Ironically, both approaches are based on the same technology: object storage. It is more particularly the S3 protocol that allows not only to reduce storage costs, but also to promote the analysis of data recorded in different formats. These containers can be hosted in the cloud and on-premises in S3-compatible instances. For its part, Snowflake has entered into partnerships with suppliers on-premise storage solutions to extract data entered in external tables and process them in the cloud. Databricks is investigating a similar solution, but Nicolas Maillard believes the use cases for that feature are immature.
Data Lakehouse vs. Logical Data Warehouse
In fact, few companies have a single platform that covers all their analytical needs. The vast majority of large groups have built and are building a multi-product architecture with their warehouses and data lakes at the center.
Most of them find themselves dealing with disparate data sources. However, they want to be able to correlate or analyze data like a lakehouse. In the data warehousing world, this practice is identified as Logical Data Warehouse (LDW).

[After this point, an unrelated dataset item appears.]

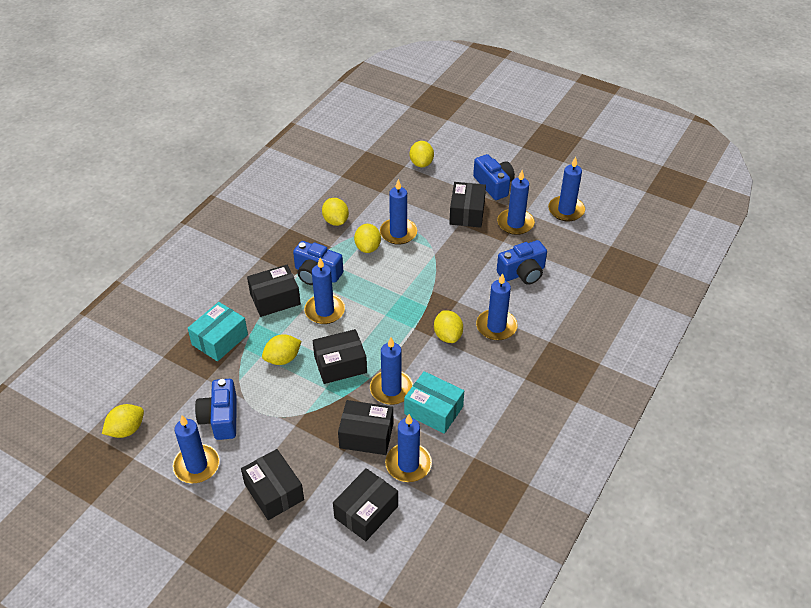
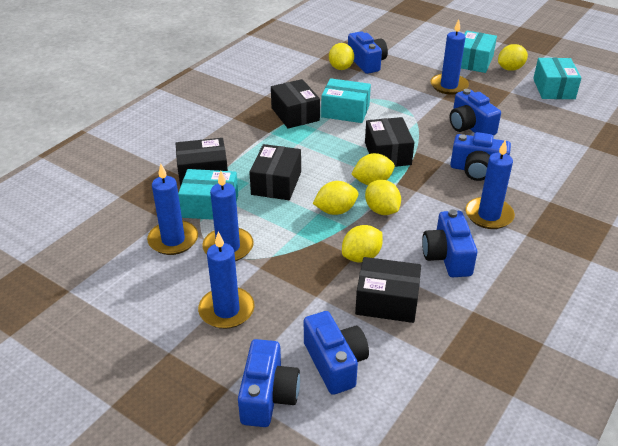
black box: 6 -> 5
blue camera: 4 -> 6
blue candle: 8 -> 5
turquoise box: 2 -> 4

The concept of logical data warehouse was defined in 2009 by Mark Beyer, an analyst at Gartner. An LDW is “an analytics-dedicated data management architecture that combines the strengths of traditional warehouses with alternative strategies for managing and accessing data.” Simply put, a logical data warehouse is “an architecture for consolidating and virtualizing data from multiple analytical systems.” It allows you to centrally integrate data from different sources into a logical repository rather than a physical location for analytical purposes. Virtualization tools like those from Denodo or TIBCO can support this approach.
In its 2022 Hype Cycle, Gartner considers a Lakehouse to be an “opportunistically constructed subset of LDW.” A logical data warehouse would serve more analytical use cases, until proven otherwise. “LDW remains a mature and best practice,” analysts advise. Furthermore, the Logical Data Warehouse concept has been excluded from the Hype Cycle 2022 simply because it no longer has to prove its worth. Like the data lake it did not replace the data warehouseLakehouse is likely to coexist with LDW for a long time.